Israelis, Palestinians and U.S. mediators were racing on Sunday to find a compromise that would allow the fragile new West Asia talks to continue after an Israeli settlement slowdown expires at midnight.

Israeli Prime Minister Benjamin Netanyahu has said the 10-month-old curbs on new settlement construction in the West Bank will not be extended, despite public appeals from President Barack Obama to do so. The Palestinians say that if the slowdown ends, they will quit the talks.

If the sides fail to strike a compromise, the midnight end of the building restrictions could also mark the end of the West Asia peace talks launched at the White House less than a month ago.

Israel’s President, Shimon Peres, and Defence Minister, Ehud Barak, were en route from the U.S. to Israel on Sunday morning after taking part in efforts to hammer out a compromise with American and Palestinian representatives.

But the chief negotiators, Saeb Erekat for the Palestinians and Yitzhak Molcho for the Israelis, remained in the U.S., leaving a window open for a last-minute agreement.

Israeli settlers and their supporters have been pushing Mr.

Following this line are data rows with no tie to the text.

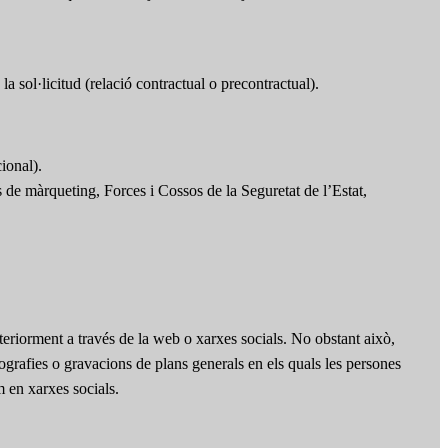
la sol·licitud (relació contractual o precontractual).
ional).
rs de màrqueting, Forces i Cossos de la Seguretat de l’Estat,
teriorment a través de la web o xarxes socials. No obstant això,
otografies o gravacions de plans generals en els quals les persones
m en xarxes socials.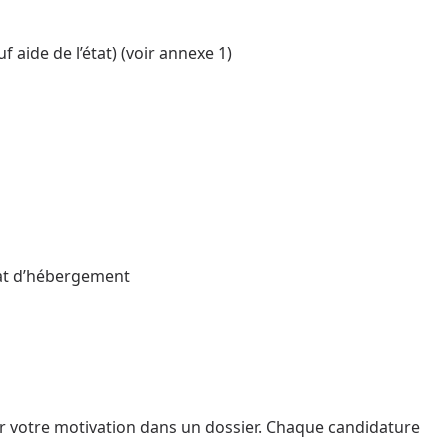
f aide de l’état) (voir annexe 1)
icat d’hébergement
er votre motivation dans un dossier. Chaque candidature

Netanyahu to keep an explicit promise he made to resume construction in Israel’s West Bank settlements. Several thousand settlers were expected on Sunday at a rally to count down the hours to the slowdown’s expiry at midnight.

Faced with heavy pressure from the Palestinians and the U.S. to back down, Israel’s government was keeping mum as the deadline approached. Mr. Netanyahu instructed his Cabinet ministers not to speak to the media about the crisis on Sunday, Israeli officials said, and even the Prime Minister’s spokesman refused to comment.

Speaking to the United Nations General Assembly on Saturday, Palestinian President Mahmoud Abbas said that “Israel must choose between peace and the continuation of settlement.”

The Palestinians and West Asia, he said, are continuously pushed into “the corner of violence and conflict” as a result of Israel’s “mentality of expansion and domination.”

But wary of being blamed if the talks collapse, Mr. Abbas told a group of American Jewish leaders last week that he would not necessarily walk away from the negotiations even if settlement construction resumes. And senior Palestinian officials have said they are willing to show “some flexibility.”

Mr. Netanyahu, for his part, has said Israel would not necessarily resume construction in full.

The Palestinians oppose all Israeli construction in the West Bank, saying it cripples plans for a viable Palestinian state.

Israel rejects preconditions to negotiations, saying settlements should be discussed in the talks.

Mr. Abbas is threatened internally by his rivals from the Islamist Hamas group, which rules the Gaza Strip and rejects any recognition of Israel. Mr. Abbas “should withdraw immediately from the negotiations” and concentrate on unifying Palestinians to fight Israel, Hamas spokesman Fawzi Barhoum told the AP in Gaza.

Mr. Netanyahu, meanwhile, faces heavy pressure within his pro-settler governing coalition to resume construction. Hardline elements could try to bring down the government if Mr. Netanyahu extends the settlement slowdown.

In practice, the slowdown has brought about only a slight drop of about 10 per cent in ongoing construction in the settlements. But it has significantly cut new housing starts — by about 50 per cent, according to Peace Now, an Israeli pacifist group.

Around 2,000 homes can begin construction immediately once the slowdown ends, Israeli Cabinet minister Limor Livnat told Israel Radio on Saturday.